EXERCISE DETAILS. Only the pictures are to be left out; please reproduce everything else in the data exactly.

EXERCISE MATERIAL.

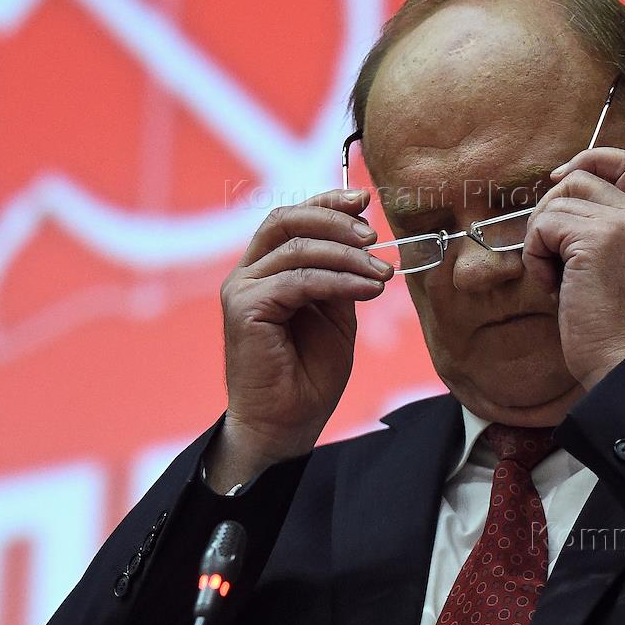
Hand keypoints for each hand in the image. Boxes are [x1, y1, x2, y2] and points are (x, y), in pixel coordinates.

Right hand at [208, 189, 392, 490]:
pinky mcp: (244, 309)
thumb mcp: (335, 313)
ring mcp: (241, 289)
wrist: (285, 426)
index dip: (327, 200)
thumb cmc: (309, 374)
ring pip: (298, 249)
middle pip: (286, 219)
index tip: (364, 199)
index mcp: (266, 268)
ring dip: (348, 257)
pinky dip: (338, 280)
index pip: (292, 217)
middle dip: (334, 218)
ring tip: (382, 274)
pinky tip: (367, 290)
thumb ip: (340, 275)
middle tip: (373, 235)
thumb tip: (363, 239)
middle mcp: (248, 273)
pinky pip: (298, 280)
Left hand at [522, 148, 624, 388]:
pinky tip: (553, 287)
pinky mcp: (595, 240)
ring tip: (555, 278)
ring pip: (557, 201)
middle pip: (582, 176)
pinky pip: (544, 226)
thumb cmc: (619, 328)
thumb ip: (614, 233)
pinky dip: (535, 256)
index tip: (561, 180)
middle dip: (551, 206)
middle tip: (549, 248)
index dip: (592, 160)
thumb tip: (566, 203)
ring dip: (541, 239)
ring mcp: (623, 225)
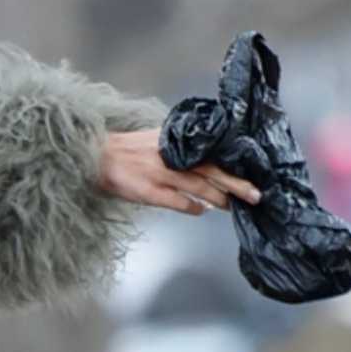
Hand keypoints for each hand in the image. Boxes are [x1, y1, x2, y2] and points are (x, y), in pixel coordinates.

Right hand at [98, 127, 261, 215]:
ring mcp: (160, 173)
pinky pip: (176, 201)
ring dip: (219, 197)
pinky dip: (190, 207)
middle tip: (255, 195)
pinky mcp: (148, 191)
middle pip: (211, 170)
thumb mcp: (156, 140)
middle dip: (236, 183)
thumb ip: (180, 148)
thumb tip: (205, 159)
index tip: (251, 171)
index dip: (232, 163)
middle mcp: (171, 156)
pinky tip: (200, 211)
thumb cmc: (125, 151)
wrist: (95, 157)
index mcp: (175, 142)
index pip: (211, 152)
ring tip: (233, 206)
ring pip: (198, 186)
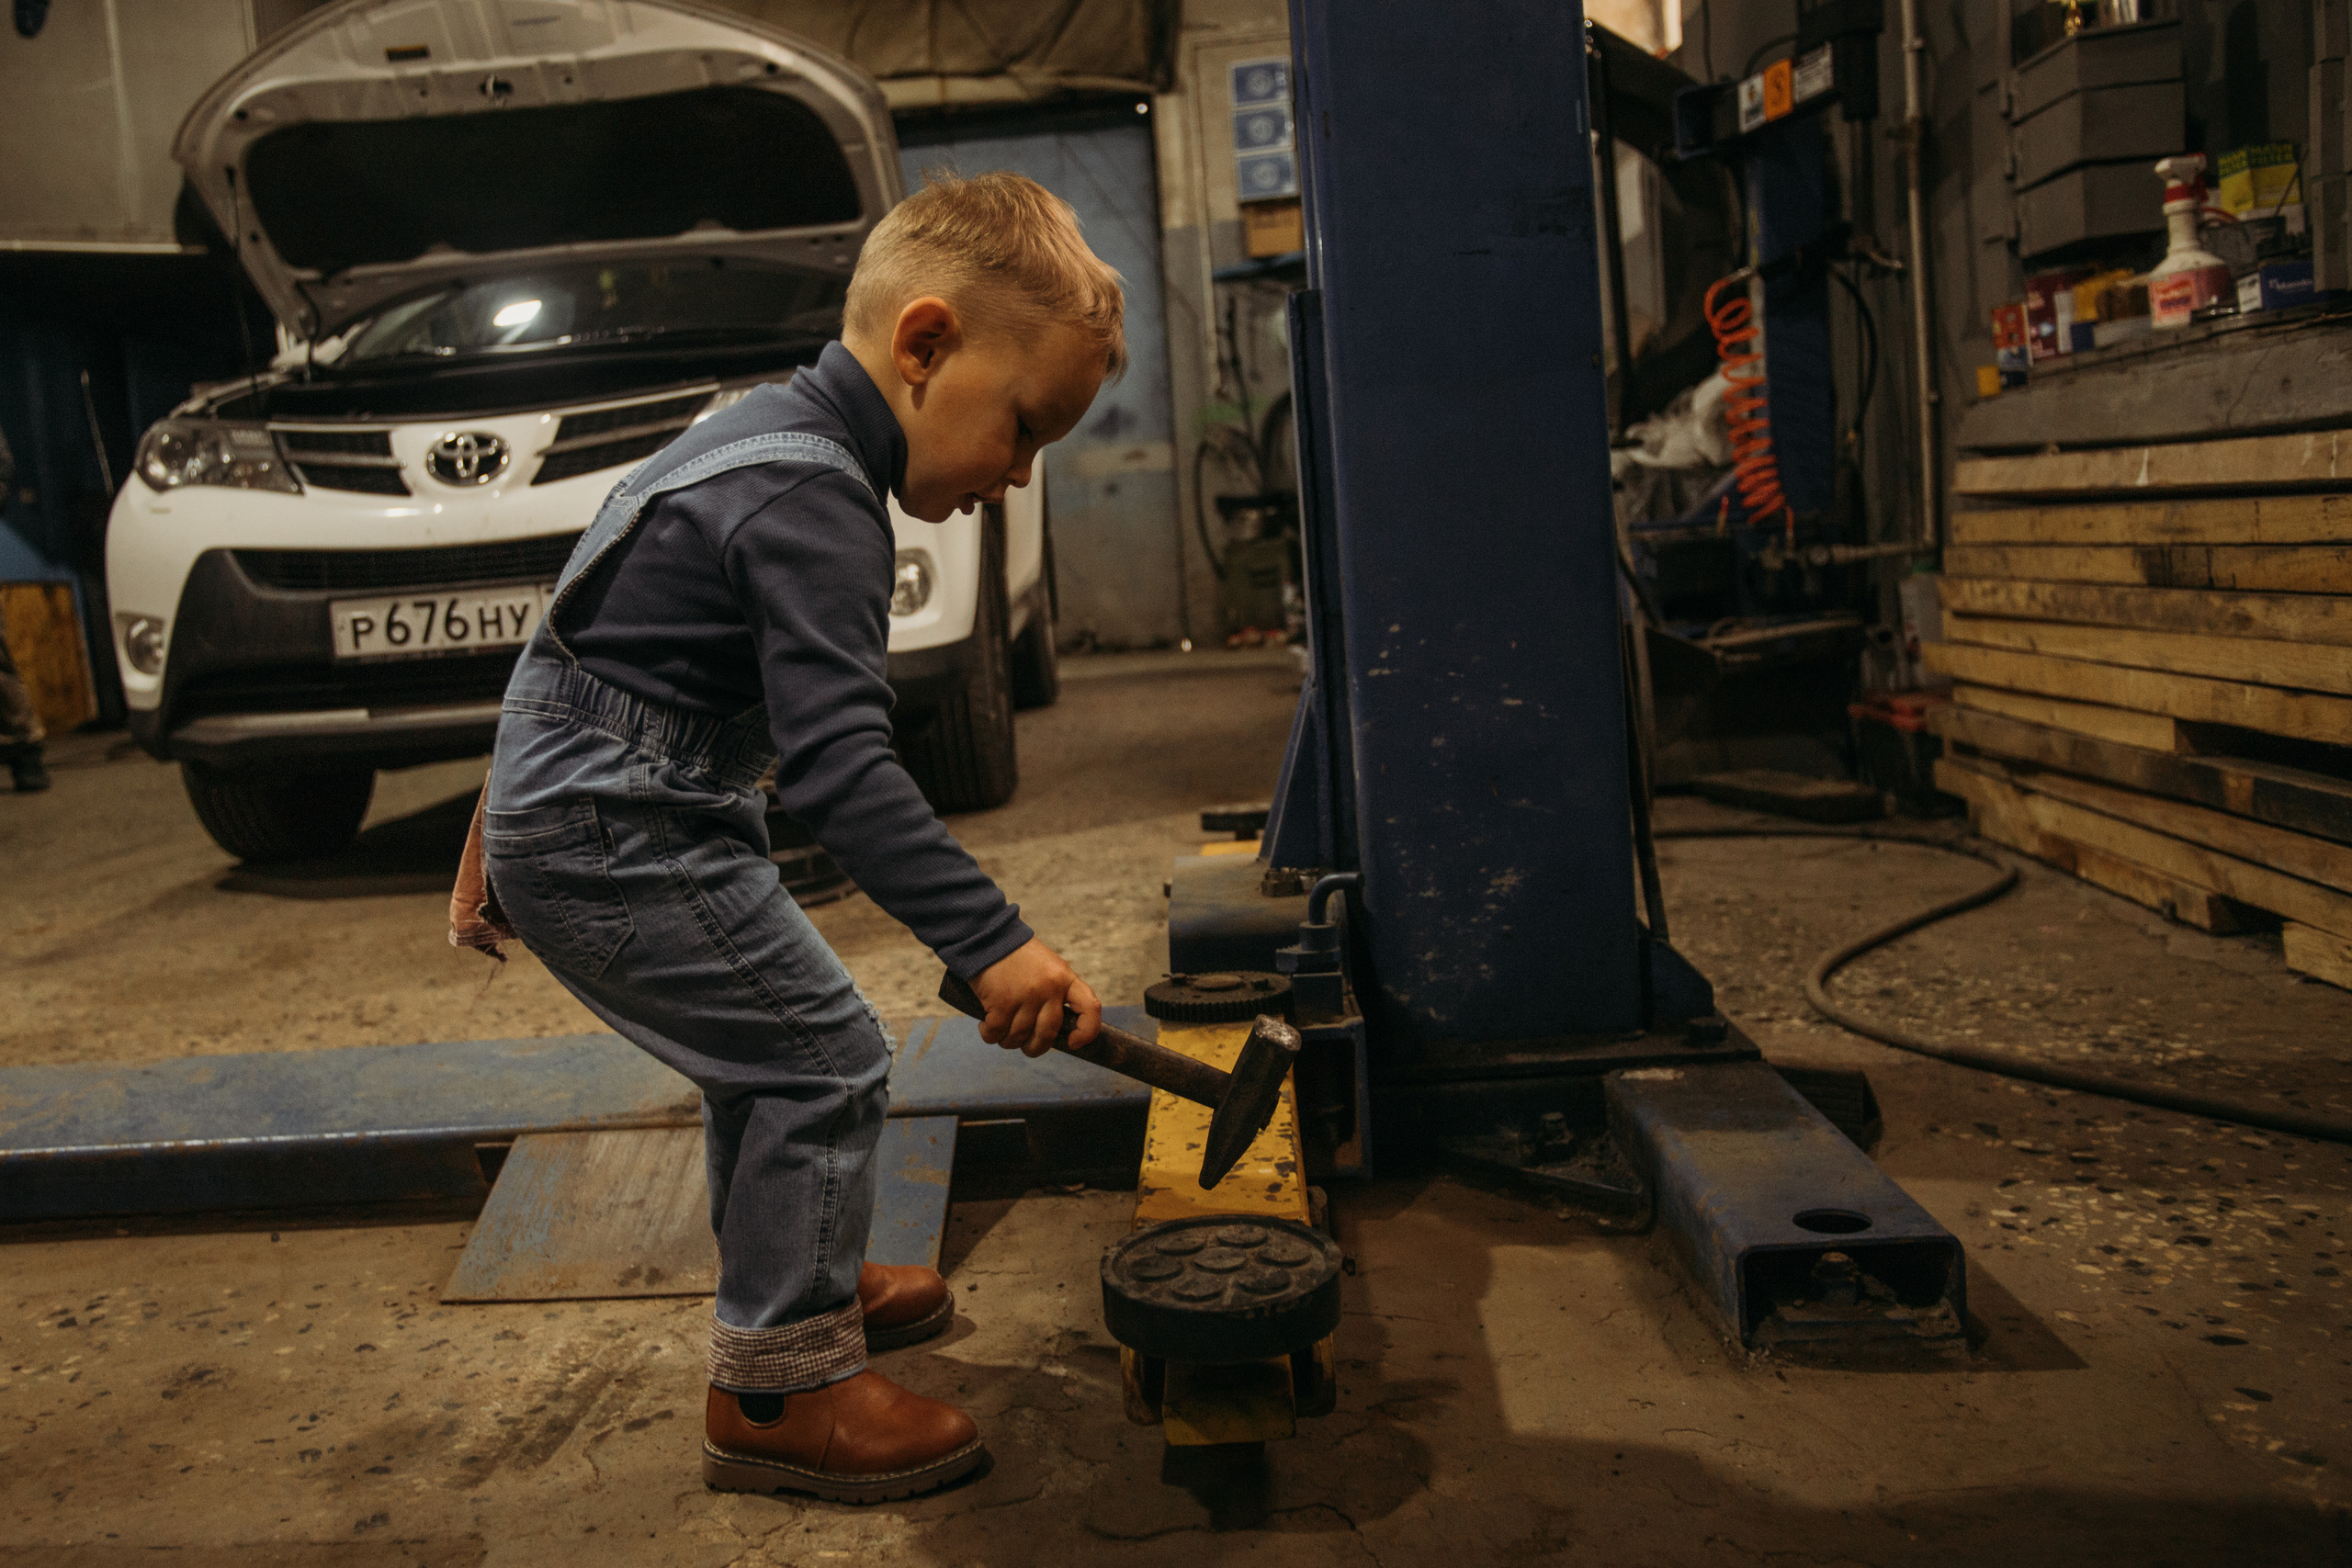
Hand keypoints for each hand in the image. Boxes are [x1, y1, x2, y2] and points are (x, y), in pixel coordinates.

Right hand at [971, 938, 1101, 1057]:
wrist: (988, 937)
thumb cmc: (1018, 957)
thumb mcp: (1048, 968)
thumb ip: (1056, 994)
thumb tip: (1056, 1031)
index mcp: (1065, 978)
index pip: (1090, 1009)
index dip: (1087, 1032)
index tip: (1074, 1042)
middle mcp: (1049, 989)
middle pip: (1048, 1034)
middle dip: (1035, 1047)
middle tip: (1025, 1045)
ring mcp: (1026, 996)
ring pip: (1019, 1037)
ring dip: (1007, 1040)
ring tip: (1001, 1030)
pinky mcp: (1001, 1002)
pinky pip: (997, 1033)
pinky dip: (990, 1034)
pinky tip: (986, 1027)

OUTPUT BELOW.
Hand keypoints for each hand in the image. Boxes are [x1, y1, x2, y2] and points are (x, y), in pixel coordinates.

Right hand at [208, 189, 392, 490]:
pinky mcp: (244, 309)
thumb mcp: (335, 313)
ring mcp: (241, 289)
wrist: (285, 426)
index dip: (327, 200)
thumb cmc: (309, 374)
ring pip: (298, 249)
middle pip: (286, 219)
index tip: (364, 199)
index mcp: (266, 268)
ring dip: (348, 257)
pinky dip: (338, 280)
index pip: (292, 217)
middle dip: (334, 218)
ring tip: (382, 274)
pinky tip: (367, 290)
thumb ip: (340, 275)
middle tip: (373, 235)
thumb tip: (363, 239)
middle mcp: (248, 273)
pinky pip: (298, 280)
Left hand at [522, 148, 624, 388]:
pinky tip: (553, 287)
pinky mcp: (595, 240)
ring tip: (555, 278)
ring pip: (557, 201)
middle pip: (582, 176)
pinky pip: (544, 226)
thumb cmc: (619, 328)
thumb ip: (614, 233)
pinky dip: (535, 256)
index tip: (561, 180)
middle dip: (551, 206)
middle tip: (549, 248)
index dip: (592, 160)
thumb tip: (566, 203)
ring dip: (541, 239)
ring mcp: (623, 225)
Hand keypoints for each hand in the image. Boxes are [x1, y1, x2, y2] and points are (x, y), in pixel coordinates.

Right hand at [98, 127, 261, 215]:
ring mcp: (160, 173)
pinky pip: (176, 201)
ring dip: (219, 197)
pinky dip: (190, 207)
middle tip: (255, 195)
pinky mcp: (148, 191)
middle pip: (211, 170)
thumb mcp: (156, 140)
middle dip: (236, 183)
thumb ip: (180, 148)
thumb tip: (205, 159)
index tip: (251, 171)
index dip: (232, 163)
middle mcp: (171, 156)
pinky tip: (200, 211)
thumb cmc: (125, 151)
wrist: (95, 157)
index mcp: (175, 142)
index pip: (211, 152)
ring tip: (233, 206)
ring pip: (198, 186)
Hand keypoints for each hand in the image. Boxes are [x1, y1, x2, y2] and points are (x, y), in pixel coordinates.

Right hand at [971, 938, 1101, 1057]:
wrist: (988, 937)
thumb cmc: (1018, 957)
thumb mcp: (1048, 968)
thumb ip: (1056, 994)
thumb tip: (1056, 1031)
index mcp: (1065, 978)
index pip: (1090, 1009)
index dip: (1087, 1032)
index tip: (1074, 1042)
middle mcp: (1049, 989)
middle pip: (1048, 1034)
middle dip: (1035, 1047)
middle tip: (1025, 1045)
ring mcp: (1026, 996)
ring pip: (1019, 1037)
ring dip: (1007, 1040)
ring tip: (1001, 1030)
pinky mcp: (1001, 1002)
pinky pip: (997, 1033)
pinky dip: (990, 1034)
pinky tip: (986, 1027)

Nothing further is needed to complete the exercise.